— TASK DETAILS —
Return every record verbatim, omitting all pictures.

— DATASET RECORDS —
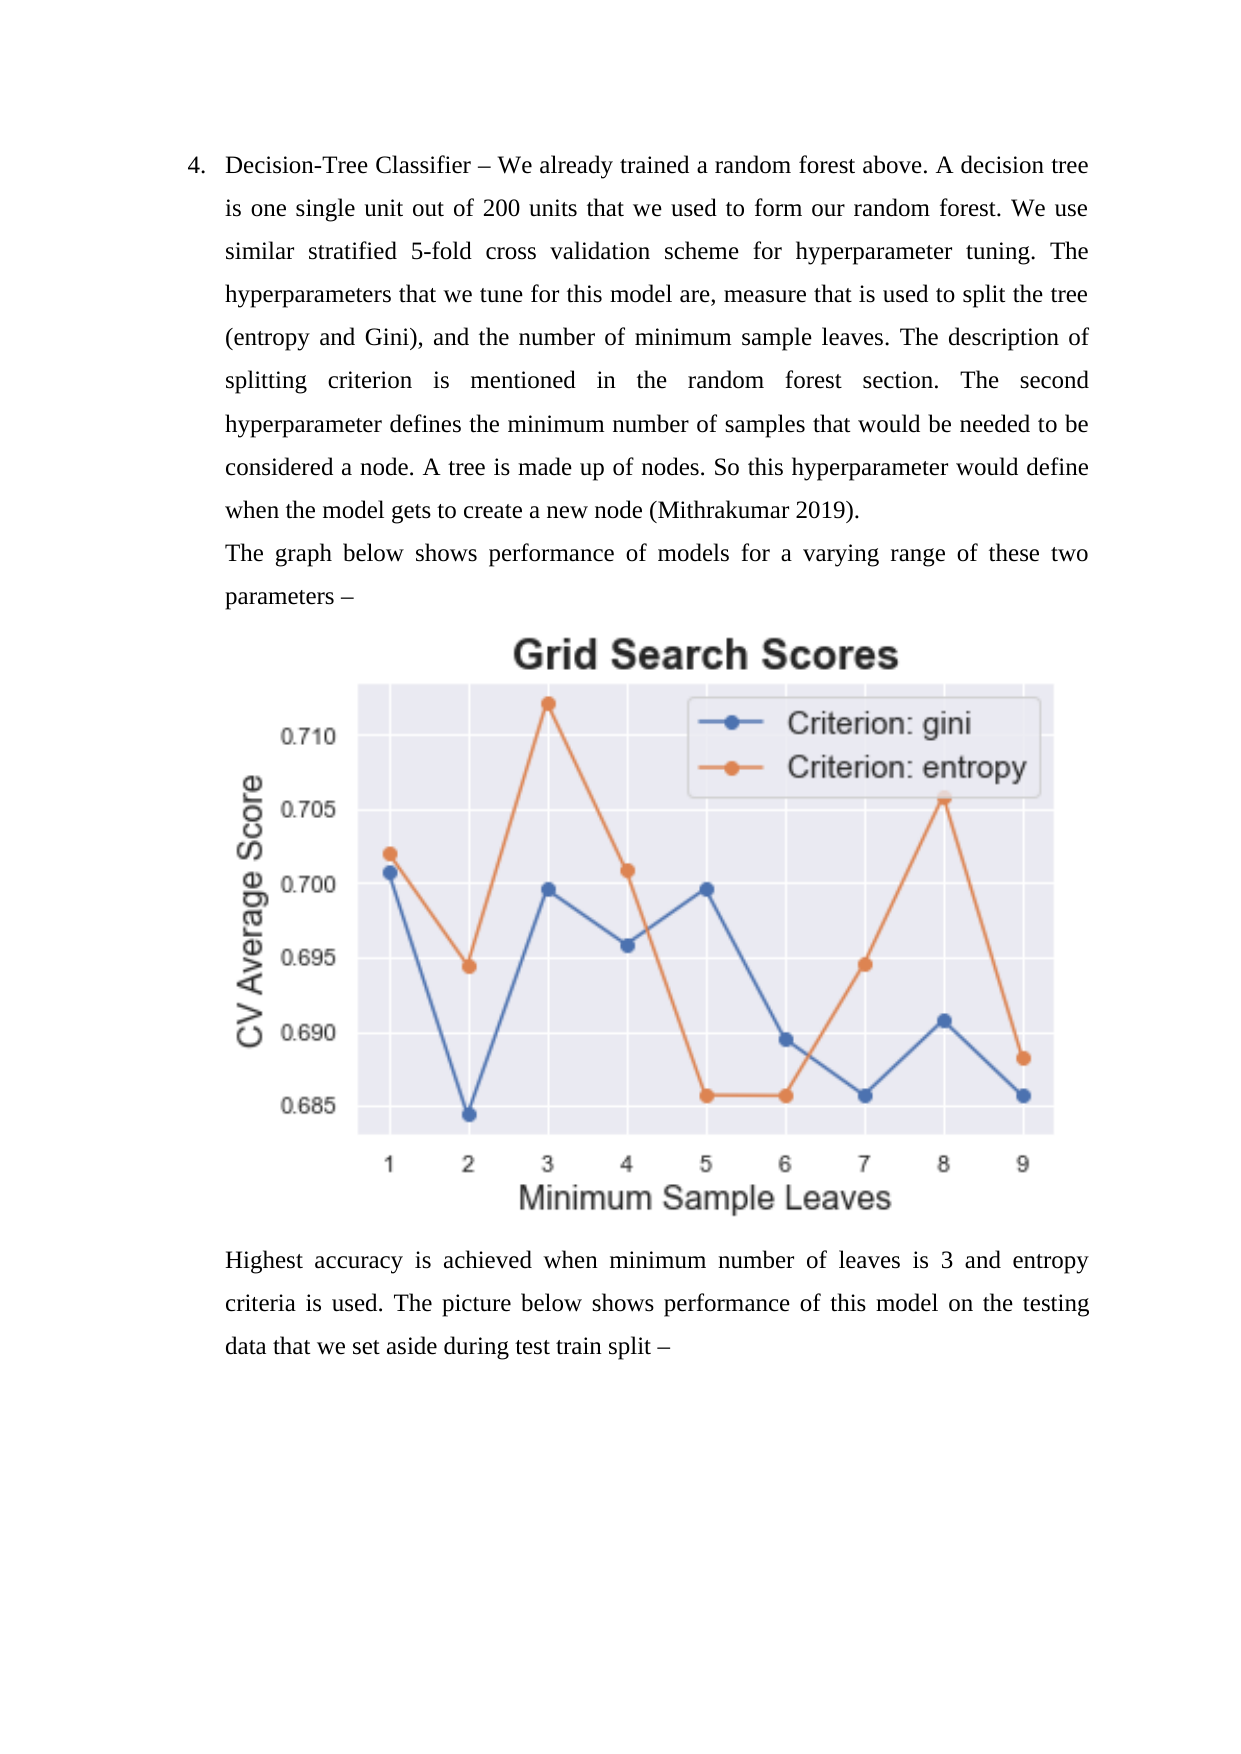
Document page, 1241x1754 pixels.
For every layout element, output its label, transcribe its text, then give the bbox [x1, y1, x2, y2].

list The graph below shows performance of models for a varying range of these two parameters – [225, 538, 1090, 610]
list Decision-Tree Classifier – We already trained a random forest above. A decision tree is one single unit out of 200 units that we used to form our random forest. We use similar stratified 5-fold cross validation scheme for hyperparameter tuning. The hyperparameters that we tune for this model are, measure that is used to split the tree (entropy and Gini), and the number of minimum sample leaves. The description of splitting criterion is mentioned in the random forest section. The second hyperparameter defines the minimum number of samples that would be needed to be considered a node. A tree is made up of nodes. So this hyperparameter would define when the model gets to create a new node (Mithrakumar 2019). [187, 150, 1090, 524]
picture [225, 624, 1069, 1231]
list Highest accuracy is achieved when minimum number of leaves is 3 and entropy criteria is used. The picture below shows performance of this model on the testing data that we set aside during test train split – [225, 1245, 1090, 1360]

— EXPECTED OUTPUT —
Document page, 1241x1754 pixels.
For every layout element, output its label, transcribe its text, then give the bbox [x1, y1, x2, y2].

list The graph below shows performance of models for a varying range of these two parameters – [225, 538, 1090, 610]
list Decision-Tree Classifier – We already trained a random forest above. A decision tree is one single unit out of 200 units that we used to form our random forest. We use similar stratified 5-fold cross validation scheme for hyperparameter tuning. The hyperparameters that we tune for this model are, measure that is used to split the tree (entropy and Gini), and the number of minimum sample leaves. The description of splitting criterion is mentioned in the random forest section. The second hyperparameter defines the minimum number of samples that would be needed to be considered a node. A tree is made up of nodes. So this hyperparameter would define when the model gets to create a new node (Mithrakumar 2019). [187, 150, 1090, 524]
picture [225, 624, 1069, 1231]
list Highest accuracy is achieved when minimum number of leaves is 3 and entropy criteria is used. The picture below shows performance of this model on the testing data that we set aside during test train split – [225, 1245, 1090, 1360]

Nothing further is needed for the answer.